When I actually took the time to look through my crumpled receipts and credit card statements, I got mad at myself. Why had I paid almost $40 just to eat breakfast at a restaurant? How did I drop $140 on cosmetics alone in the prior month? Did I really want to pay nearly $80 a month for the privilege of doing yoga poses in a room heated to 100 degrees — if I went to Bikram yoga class at all? Whatever my reasons were, they just weren’t worth it in the end.
It was clear that I had refused to live within my means, and I needed to do something to change my situation. On one too many occasions, I had ransacked my short-lived savings to pay off mounting credit card bills. I still had an array of credit cards I had accumulated during my early twenties while playing the balance transfer game. And my credit score had taken a sizeable hit.
By some twisted logic, I decided to borrow six very big figures to get rich. At the time, I believed that I could become financially set for life if I went back to school to become a lawyer. My then-boyfriend (now husband) was reluctant of that proposition, given the expense. When I enrolled in law school, we both understood that it would be up to me to repay my student loan debt. As I approached graduation from law school, I went numb when I realized exactly how much student loan debt I had accrued, and how terrible my job prospects were. (This was after 2008, when the economy tanked and law firms basically stopped hiring.)
At 29, I had reached the most financially vulnerable moment in my life: I had no permanent job prospects, no savings and no way of knowing how I would begin to pay back my federal student loans. Even though I was married and had a supportive husband, I had never felt more unstable in my life. It contrasted starkly to how I began my twenties, back when I had no credit card or student loan debts. I could have been one of the smart ones, those sound individuals who amass a small fortune by my age, instead of spoiling myself. The sense of regret and fear was enough to wake me up from my decade-long denial.

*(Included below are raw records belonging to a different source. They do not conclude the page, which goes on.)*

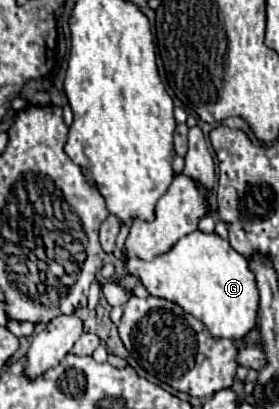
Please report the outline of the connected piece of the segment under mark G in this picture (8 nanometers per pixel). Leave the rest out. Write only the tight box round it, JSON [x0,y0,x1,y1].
[123,230,259,338]

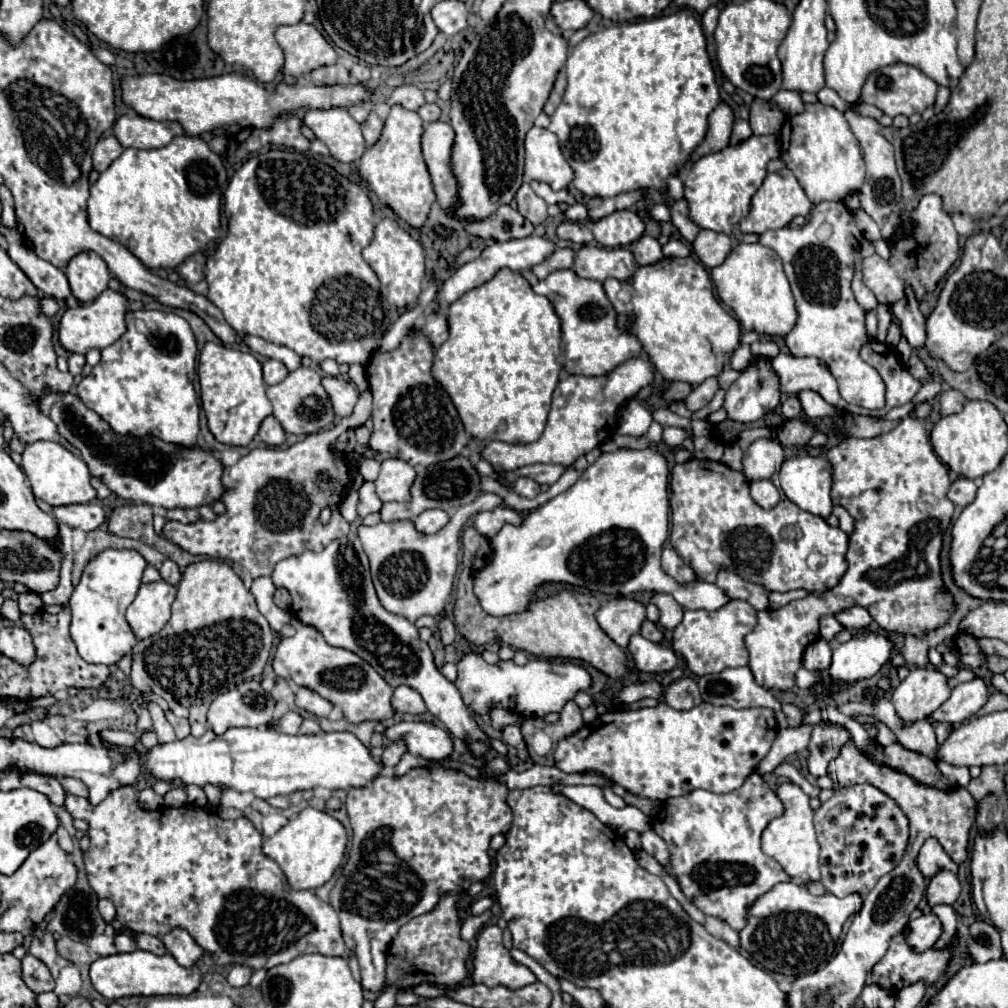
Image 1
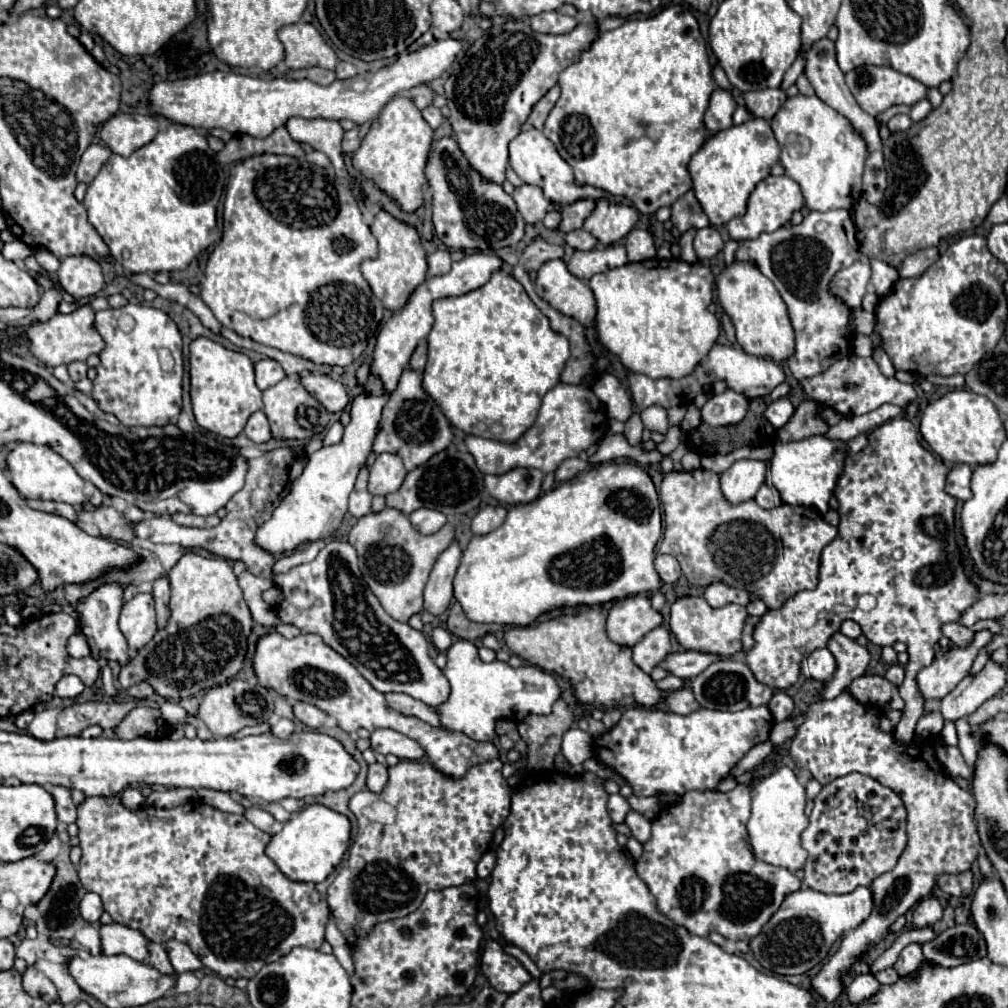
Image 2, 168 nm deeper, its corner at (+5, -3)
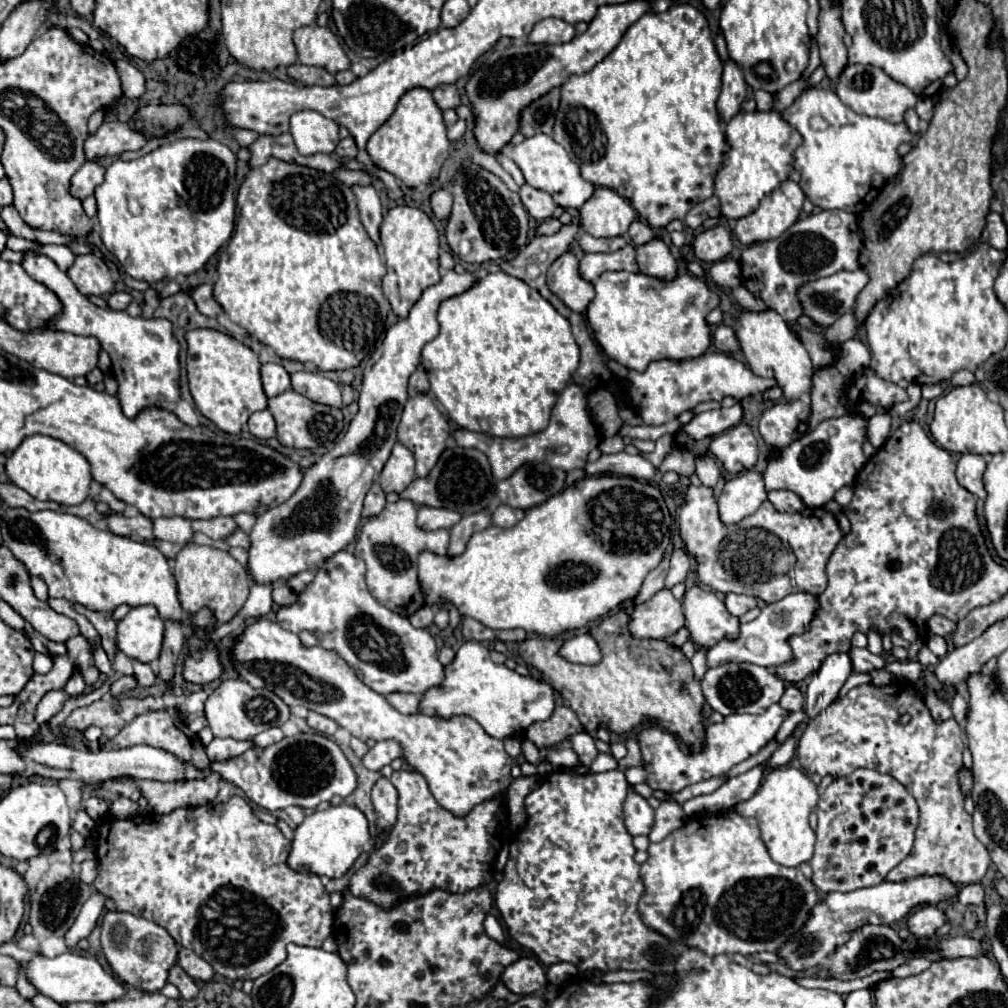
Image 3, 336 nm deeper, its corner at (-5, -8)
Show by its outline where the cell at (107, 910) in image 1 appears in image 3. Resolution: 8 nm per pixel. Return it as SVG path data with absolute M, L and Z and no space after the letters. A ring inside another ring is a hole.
M95 892L81 908L77 920L73 922L73 926L67 930L65 934L65 944L69 950L75 950L77 948L77 942L87 938L91 934L91 930L95 928L101 912L103 912L103 906L105 906L105 900L103 900L103 894Z

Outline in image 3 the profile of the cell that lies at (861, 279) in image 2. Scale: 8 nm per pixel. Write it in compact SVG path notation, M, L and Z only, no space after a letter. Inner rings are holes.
M841 270L833 276L819 278L799 286L797 298L803 312L817 324L829 326L855 306L857 294L865 288L869 276L863 270Z

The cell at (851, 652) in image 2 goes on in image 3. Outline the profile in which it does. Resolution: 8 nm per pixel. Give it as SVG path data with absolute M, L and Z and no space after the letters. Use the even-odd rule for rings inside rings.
M851 648L849 652L851 660L853 660L853 670L855 672L869 672L869 670L881 670L887 666L887 662L877 656L877 654L871 654L867 648Z

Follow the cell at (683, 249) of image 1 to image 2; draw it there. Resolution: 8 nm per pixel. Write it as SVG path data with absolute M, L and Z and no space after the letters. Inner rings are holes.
M733 261L731 265L723 267L715 279L715 287L721 307L733 319L737 341L747 353L771 357L777 363L781 363L793 353L795 333L787 305L783 303L775 285L759 271L755 261Z

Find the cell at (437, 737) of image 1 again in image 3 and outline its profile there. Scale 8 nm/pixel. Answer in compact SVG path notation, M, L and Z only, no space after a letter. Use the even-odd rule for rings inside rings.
M383 740L377 742L365 756L363 756L363 766L367 770L379 772L385 764L389 764L393 758L401 758L401 748L395 744L395 740Z

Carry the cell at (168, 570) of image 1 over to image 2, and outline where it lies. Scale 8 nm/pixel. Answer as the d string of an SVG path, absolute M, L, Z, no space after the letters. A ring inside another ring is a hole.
M159 577L153 581L153 597L157 609L157 625L163 627L169 619L169 581L167 577Z

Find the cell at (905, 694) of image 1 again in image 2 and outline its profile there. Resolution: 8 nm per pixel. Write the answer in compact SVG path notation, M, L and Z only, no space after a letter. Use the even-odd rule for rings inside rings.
M979 631L975 633L975 639L967 649L951 647L949 651L939 655L929 667L923 667L915 677L923 699L939 701L947 693L951 693L957 687L957 683L969 675L969 669L979 649L985 647L989 641L991 641L989 631Z

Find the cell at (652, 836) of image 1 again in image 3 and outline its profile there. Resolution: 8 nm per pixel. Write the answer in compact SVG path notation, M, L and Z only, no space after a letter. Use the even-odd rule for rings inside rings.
M629 786L627 798L623 802L623 812L625 812L625 826L631 832L631 836L647 836L653 828L653 808L649 802L639 796L633 786Z

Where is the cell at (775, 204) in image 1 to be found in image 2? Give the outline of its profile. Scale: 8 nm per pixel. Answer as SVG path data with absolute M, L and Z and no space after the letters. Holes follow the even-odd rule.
M769 175L767 179L763 179L751 193L749 201L747 201L747 213L741 217L735 217L727 223L727 231L731 235L731 239L735 241L745 241L745 239L755 239L761 231L775 231L779 227L783 227L785 223L791 221L795 211L801 211L801 207L805 205L801 187L787 175L781 177L773 177Z

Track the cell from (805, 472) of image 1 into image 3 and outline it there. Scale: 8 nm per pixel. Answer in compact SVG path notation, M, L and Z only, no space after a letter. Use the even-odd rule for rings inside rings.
M843 414L839 418L823 420L813 432L801 436L785 450L773 458L763 474L765 490L791 490L803 498L811 508L823 506L827 500L833 500L835 492L847 484L853 484L859 470L865 464L863 442L865 442L867 418L861 414Z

Eventually, I was lucky enough to find a full-time job that not only paid the bills, but allowed me to save a little bit. As for my federal student loans, I had consolidated them and entered into an Income-Based Repayment Plan, which I wholeheartedly admit has been the saving grace of my life, making it far more affordable for me to pay back my debts. I paid off all of my credit card balances, and actually have the makings of an emergency fund. I scrupulously record my expenses every day, stick to a budget and always try to come up with new ways to reduce my spending. Most of these, of course, are very basic things I always knew how to do, even back when I was just 20 years old. It still surprises me that I spent the past decade squandering my earnings on my fleeting desires to feel rich, when deep down I knew exactly what I needed to do to build wealth.
In retrospect, I’ve come up with some new goals for my thirties. I am going to contribute at least 10 percent of my salary towards my retirement. I am going to chip away at my student loan debt until it is paid off or forgiven, whichever one comes first. I am going to embrace the very simple concept that I must spend less than I earn. And I am going to be richer than I have ever been in my entire life. But you already knew that, didn’t you?